训练馆离酒店很近,姜衫一个人慢慢的走过去,白天的燥热在夜里散去。
她就知道,他还在这里。
训练馆并不是专业场馆,只是临时准备的场地。
场馆内此时人员稀疏,只有几个零零散散的球员和一些其他人员。
很快,就看到梁赢。
澄净,专注。除了眼前的白球,他看不到其他。
姜衫坐在不远处的一角,依旧是静静地看着。
球场的人渐渐散去,本就没几个人,夜深之后则只剩下梁赢。
和姜衫。
最后离开的几人都好奇的望了姜衫两眼,又看看梁赢,几丝探究意味的目光之后,全部消失。
球馆的管理人员来过一趟,没注意到角落的姜衫,径直把这侧的灯全都关了,只剩一边。
姜衫就隐没在黑暗中。
反而看得更专注。
近一点的时候,一直保持着高度训练状态的梁赢好像突然松了口气,用毛巾裹着头脸擦了汗,抓上背包终于离开。
隔了一会儿,姜衫才起身。
场馆内侧的灯全都黑了,姜衫拿出手机打开了手电筒,也松了口气,迈步往外走。
刚到门口,迎面却撞过来一个人。
正是去而复返的梁赢。
姜衫的手电筒放在低处探路,梁赢的模样只剩一个大概的轮廓,和一双溢水的眼睛。
“我去,你吓我一跳。”
姜衫被黑影晃了一下,确认是他才放心下来。
“我倒要看看你要装多久。”
梁赢笑了。
场馆就两个人,是个瞎子也看到了,何况是体感极其敏锐的运动员。
只用余光也确认800回了。
也就姜衫自已觉得他没发现。
夜色中,姜衫被他笑的脸红一阵儿白一阵儿,最后恢复镇定。
“我还不是怕你出事,你跟蔡老头一个比一个能憋,我怎么放心。”
“不是说相信我能赢吗?”
梁赢便要故意逗她。
姜衫白他一眼,举着手电不再搭理他,自顾往绩对岸方向走。
刚迈两个大步,梁赢就抢步上来,一把从姜衫手里抽出了手机,举得高高的。
“你走前边。”
梁赢顿住,示意姜衫先走。
她扭身继续往前,手电筒的灯从身后照过来,底下的路变得清晰。
梁赢便慢慢的跟在她后面,一步一步的,看着她走。
她外套下是一套家居服,显然是洗过澡出来的。
“不是让你早点睡?”
梁赢的声音从后背传过来,姜衫明白,他说的是上次训练到两点的事。
被抓包两回,搞得有点奇怪。
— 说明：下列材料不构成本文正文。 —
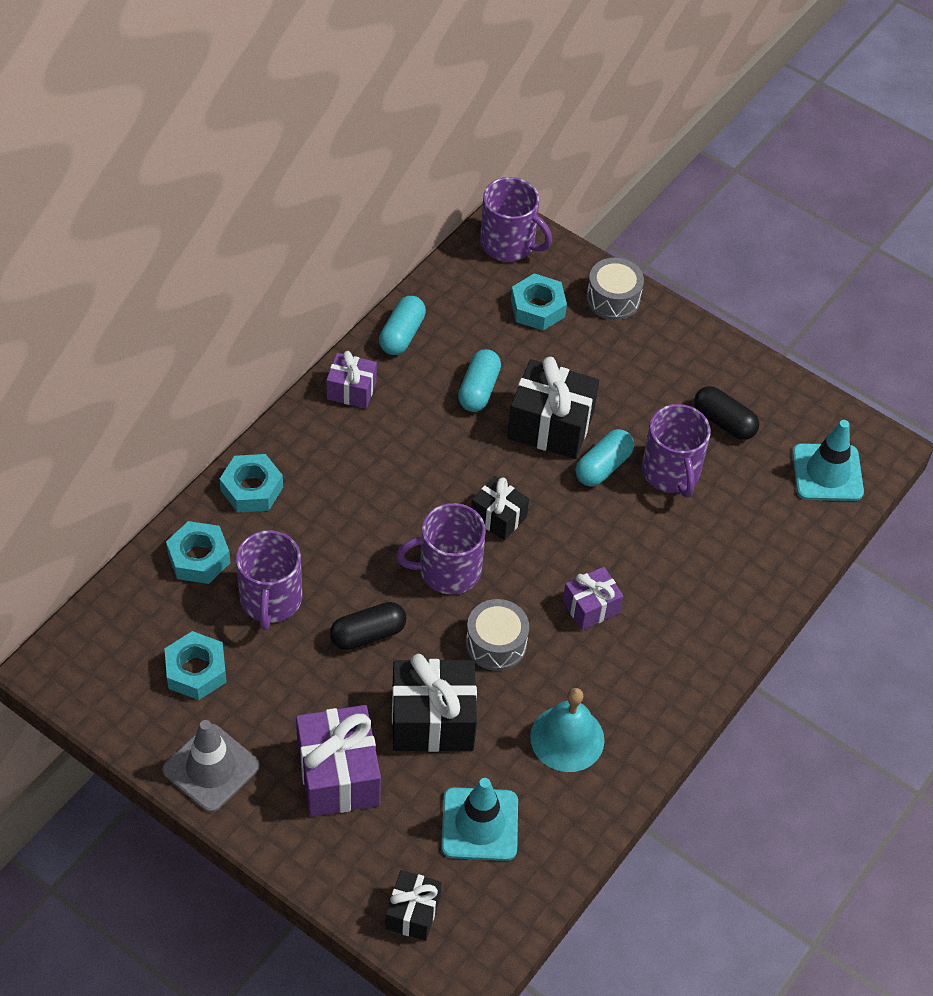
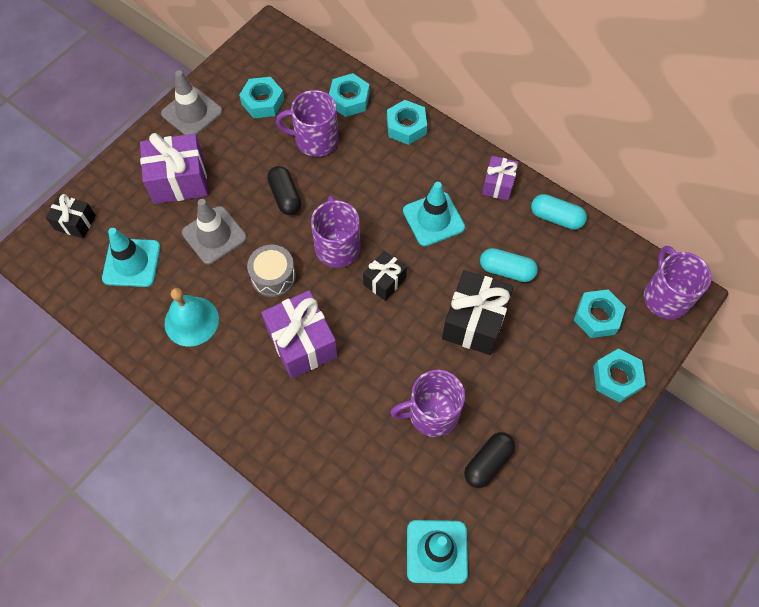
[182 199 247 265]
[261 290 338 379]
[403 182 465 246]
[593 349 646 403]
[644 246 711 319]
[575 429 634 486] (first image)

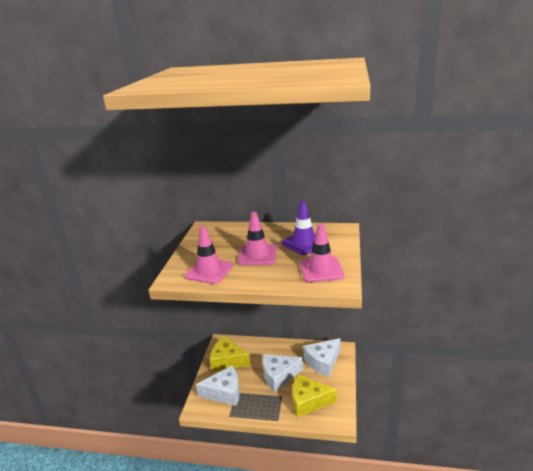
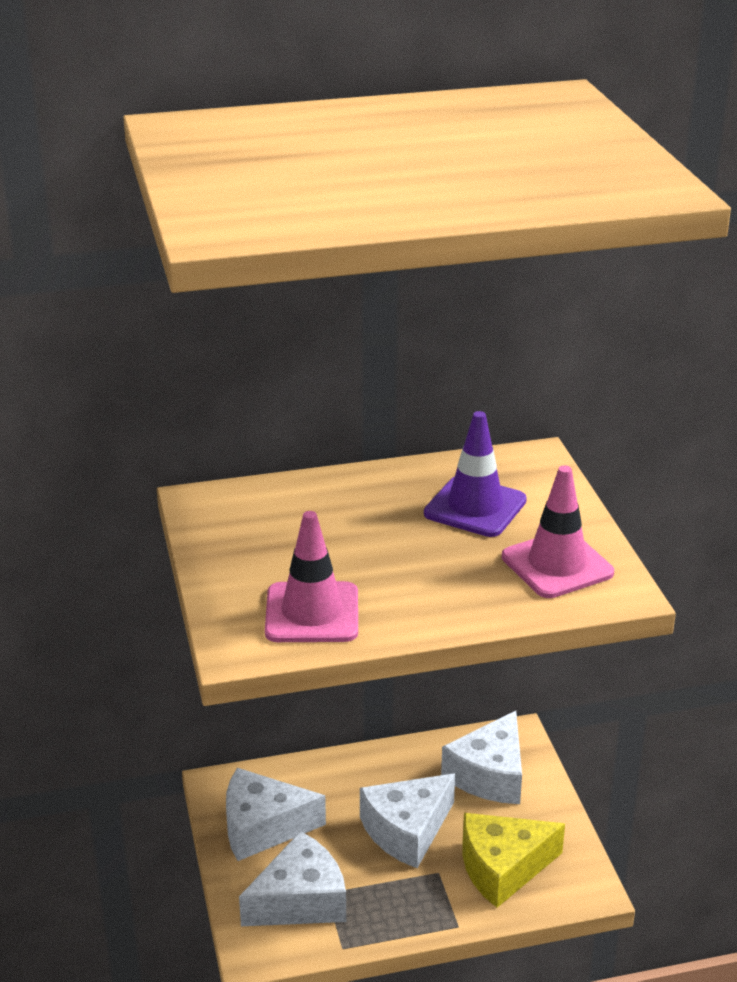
[226 768 326 861]
[238 211 277 265] (first image)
不知道还以为她是个痴情种呢!
“你别多心,你是蔡老头的亲徒弟,我关心他当然就关心你。”
“他讲不出,但是他最操心你。”
温温吞吞的声音从前面传过来。
梁赢只是看着她的背脊,仿佛就能想到她的表情。
自已也没误会,让她解释吧。
忍不住就嘴角扬起。
末了他嗯了一声。
别让女孩尴尬。
他心里清楚,她是一颗真心,一片真诚。就像对郑莎莎、蔡指导一样,她理所应当的关心着身边的人。
用她的方式。
今天如果是赵翼德,她也会这样做。
快到酒店的时候,梁赢按灭了手机的手电筒,快步上前,把手机递回姜衫手里。
撂下一句。
“放心吧,踏踏实实睡。”
便快步迈进了电梯。
姜衫看着他的背影,因为练球有一些高低肩,但是却看着格外的踏实。
她知道,这是属于他的某种承诺。
他一定可以。
想到这,她忽然觉得轻松,快步跟了上去,也迈进了电梯。